Two suspects are arrested and put into solitary confinement. Without confessions the police do not have sufficient evidence to convict the two suspects on the main charge, but have good prospects to achieve one year prison sentences for both. In order to entice the prisoners to confess, they offer them simultaneously the following deal: If you testify against the other prisoner (“defect”) you will be released, but the other prisoner will serve three years in prison. If both prisoners confess (“defect”), they will both serve two years.
Using basic video games to depict their finding of the social dilemma, they came up with two situations namely;
Gathering which they depicted by having two players having to collect from a pile and by having them both do this, they could decide to co-operate or just take the other player out leaving just one player to carry out the task of collecting all of the apples.
They repeated this process thousands of time and the found out that the agents were able to behave rationally using deep multi-agent reinforcement learning. This means that they co-operated with each other in packing the apples but as the number of apples reduced, one agent tags the other to afford only themselves the opportunity to pack the scarce apples. It then means that the gathering process corresponds with the attributes of the Prisoner’s Dilemma.
There’s a second one and that’s Wolfpack. This ones allows two agents in the game to hunt for another agent and it doesn’t matter which of the two agents captures the third as points are equally shared by all agents near the hunted.
But from their findings, AI systems are able to change their behaviour based in the task at hand. You see even in the Gathering scenario, when an agent with more computational power was introduced, it tagged out the other agent because it felt it had the power needed to gather the apples without being slowed down by the other agent. This is done only after it has ascertained that the other AI system would eventually slow down its task of gathering. This doesn’t necessarily mean that AI systems are antagonistic towards each other but that they make decision based on computational power needed to complete tasks at least in the first scenario of the Gathering game.

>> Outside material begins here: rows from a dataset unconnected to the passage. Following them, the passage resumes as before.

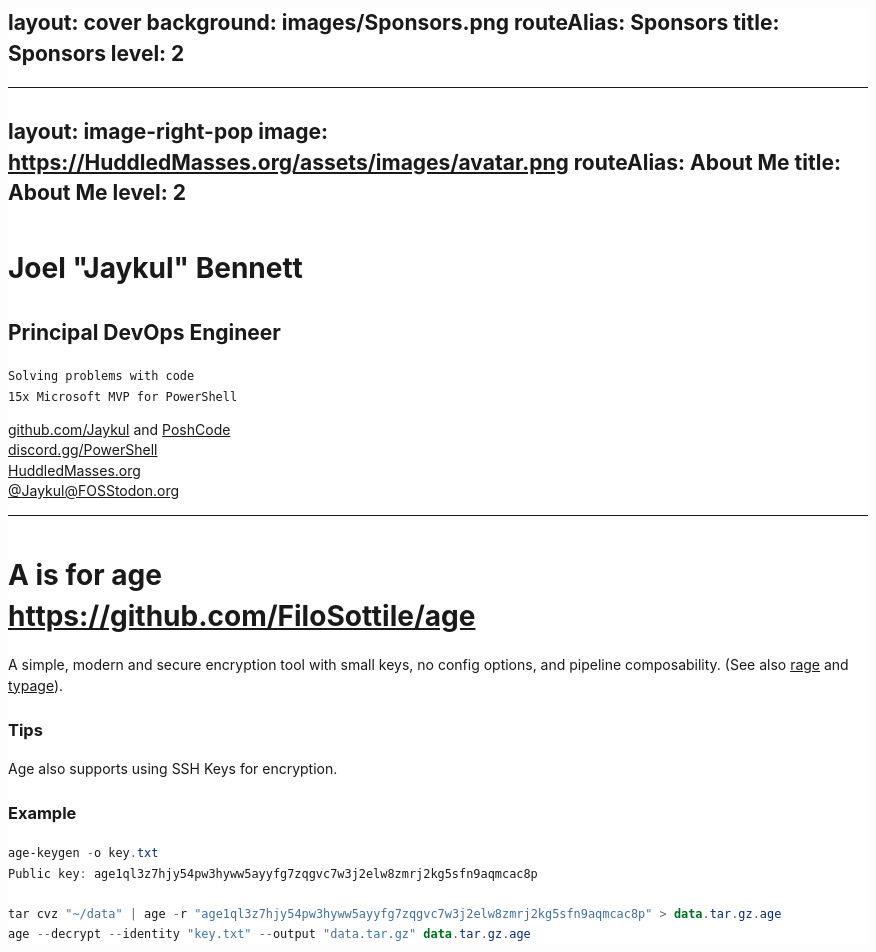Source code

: layout: cover
background: images/Sponsors.png
routeAlias: Sponsors
title: Sponsors
level: 2
---

---
layout: image-right-pop
image: https://HuddledMasses.org/assets/images/avatar.png
routeAlias: About Me
title: About Me
level: 2
---

# Joel "Jaykul" Bennett

## Principal DevOps Engineer

``` text
Solving problems with code
15x Microsoft MVP for PowerShell
```

  <div class="absolute bottom-16 left-16">
    <a href="https://github.com/Jaykul"><logos-github-icon /> github.com/Jaykul</a> and <a href="https://github.com/PoshCode">PoshCode</a><br/>
    <a href="https://discord.gg/PowerShell"><logos-discord-icon /> discord.gg/PowerShell</a><br/>
    <a href="https://HuddledMasses.org"><emojione-statue-of-liberty /> HuddledMasses.org</a><br/>
    <a href="https://fosstodon.org/@Jaykul"><logos-mastodon-icon /> @Jaykul@FOSStodon.org</a><br/>
  </div>



---

# A is for age<div class="text-sm text-primary-lighter">https://github.com/FiloSottile/age</div>

A simple, modern and secure encryption tool with small keys, no config options, and pipeline composability. (See also [rage](https://github.com/str4d/rage) and [typage](https://github.com/FiloSottile/typage)).

### Tips

Age also supports using SSH Keys for encryption.



### Example

```powershell
age-keygen -o key.txt
Public key: age1ql3z7hjy54pw3hyww5ayyfg7zqgvc7w3j2elw8zmrj2kg5sfn9aqmcac8p

tar cvz "~/data" | age -r "age1ql3z7hjy54pw3hyww5ayyfg7zqgvc7w3j2elw8zmrj2kg5sfn9aqmcac8p" > data.tar.gz.age
age --decrypt --identity "key.txt" --output "data.tar.gz" data.tar.gz.age
```
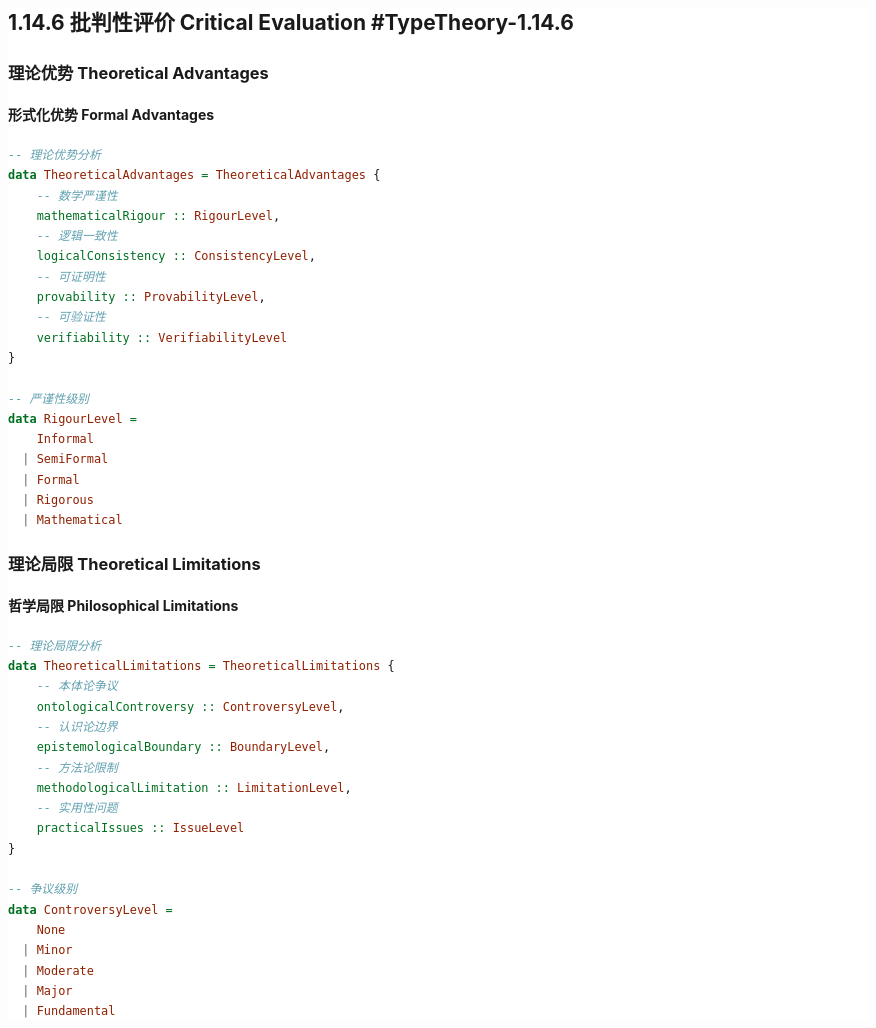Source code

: ## 1.14.6 批判性评价 Critical Evaluation #TypeTheory-1.14.6

### 理论优势 Theoretical Advantages

#### 形式化优势 Formal Advantages

```haskell
-- 理论优势分析
data TheoreticalAdvantages = TheoreticalAdvantages {
    -- 数学严谨性
    mathematicalRigour :: RigourLevel,
    -- 逻辑一致性
    logicalConsistency :: ConsistencyLevel,
    -- 可证明性
    provability :: ProvabilityLevel,
    -- 可验证性
    verifiability :: VerifiabilityLevel
}

-- 严谨性级别
data RigourLevel = 
    Informal
  | SemiFormal
  | Formal
  | Rigorous
  | Mathematical
```

### 理论局限 Theoretical Limitations

#### 哲学局限 Philosophical Limitations

```haskell
-- 理论局限分析
data TheoreticalLimitations = TheoreticalLimitations {
    -- 本体论争议
    ontologicalControversy :: ControversyLevel,
    -- 认识论边界
    epistemologicalBoundary :: BoundaryLevel,
    -- 方法论限制
    methodologicalLimitation :: LimitationLevel,
    -- 实用性问题
    practicalIssues :: IssueLevel
}

-- 争议级别
data ControversyLevel = 
    None
  | Minor
  | Moderate
  | Major
  | Fundamental
```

The second Wolfpack gaming scenario means even more intelligent AI agents are capable of working with less intelligent ones to accomplish a task. But this scenario requires more computational power eventually.
This then means that the future of AI with respect to tasks will only depend on the rules of the game. The research aimed to better understand and control complex multi-agent systems such as the economy, traffic systems, or the ecological health of our planet – all of which depend on our continued cooperation.